After this, I think Cardinal Sarah's book on silence should be on my list. A couple of passages I found this weekend on which I would like to report:
Here are some possibly comforting lines Cardinal Sarah quotes from St. Therese of Lisieux:
Listen, this is how great your confidence should be! It should make you believe purgatory is not made for you but only for the souls that failed to recognize God's merciful love or who doubted its power to purify. With those who strive to respond to this love, Jesus is 'blind' and 'does not count' [their sins], or rather, in order to purify them, he counts only on this fire of charity that 'covers all faults' and, especially, on the fruits of his perpetual Sacrifice. Yes, despite your little infidelities, you can hope to go straight to heaven, because the good Lord desires it even more than you do, and he will surely give you what you have hoped to receive of his Mercy. Your confidence and your resignation are what he will reward; his justice, which knows your frailty has been divinely arranged so as to achieve this. As you rely on this assurance, just make sure even more that he does not lose any love!
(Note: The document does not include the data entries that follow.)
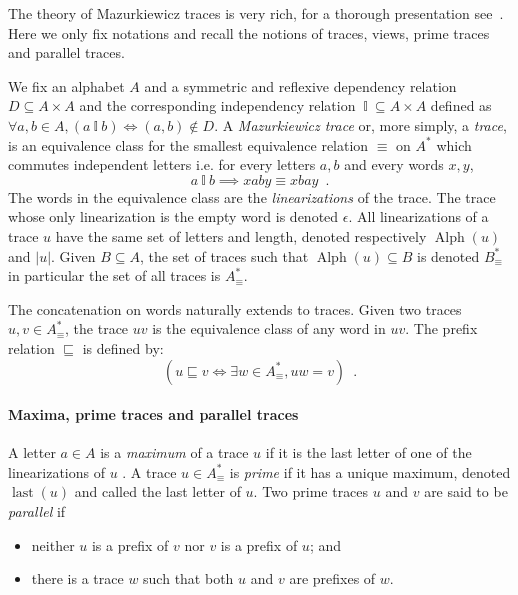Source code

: \documentclass[a4paper,UKenglish]{lipics-v2016}
\newcommand{\ind}{~\mathbb{I}~}
\newcommand{\pref}{\sqsubseteq}
\DeclareMathOperator{\last}{last}
\DeclareMathOperator{\alphabet}{Alph}
\begin{document}
The theory of Mazurkiewicz traces is very rich,
for a thorough presentation see~\cite{thebook}.
Here we only fix notations and recall the notions of traces, views, prime traces and parallel traces.


We fix an alphabet $A$ and a symmetric and reflexive dependency relation $D \subseteq A\times A$
and the corresponding independency relation $\ind \subseteq A\times A$ defined as $
\forall a,b\in A, (a \ind b) \iff (a,b)\not\in D$.
A  \emph{Mazurkiewicz trace}
or, more simply, a \emph{trace},
is an equivalence class
for the smallest equivalence relation $\equiv$ on $A^*$ 
which commutes independent letters i.e.
for every letters $a,b$
and every words $x,y$,
\[
a \ind b \implies
xaby\equiv
xbay\enspace. 
\]
The words in the equivalence class are the \emph{linearizations} of the trace.
The trace whose only linearization is the empty word is 
denoted $\epsilon$.
All linearizations of a trace $u$ have the same set of letters and length, denoted respectively $\alphabet(u)$ and $|u|$.
Given $B\subseteq A$,
the set of traces such that
$\alphabet(u)\subseteq B$
is denoted $B_\equiv^*$
in particular the set of all traces is 
$A^*_\equiv$.

The concatenation on words naturally extends to traces.
Given two traces $u,v\in A^*_\equiv$, the trace $uv$ is the equivalence class of any word in $uv$.
The prefix relation $\pref$ is defined by:
\[
(u\pref v \iff \exists w \in A^*_\equiv, uw= v)\enspace.
\]


\paragraph*{Maxima, prime traces and parallel traces}
A letter $a\in A$ is a \emph{maximum} of a trace $u$ if it is the last letter of one of the linearizations of $u$ .
A trace $u\in A_\equiv^*$ is \emph{prime} if it has a unique maximum,
denoted $\last(u)$
and called the last letter of $u$.
Two prime traces $u$ and $v$ are said to be \emph{parallel}
if 
\begin{itemize}
\item
neither 
$u$ is a prefix of $v$ nor 
$v$ is a prefix of $u$; and
\item
there is a trace $w$ such that both $u$ and $v$ are prefixes of $w$.
\end{itemize}
\end{document}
Of course, relying on these lines may lead to complacency and presumption.
And from Pope Paul VI's "smoke of Satan" homily, comes the following:
Science exists to give us truths that do not separate from God, but make us seek him all the more and celebrate him with greater intensity ....
Pope Paul VI goes on to comment on how this purpose has been turned on its head.
It is good to reflect once more as an instructor in Physics what the purpose is of what I teach.
Oremus pro invicem!
2 comments:
Wow great excerpts. I have to read that book. I'm reading the Silence book and it's fabulous so far. It's making me wish Sarah was our pope.
I don't know if Cardinal Sarah will ever be pope, but I wish all popes were like Cardinal Sarah.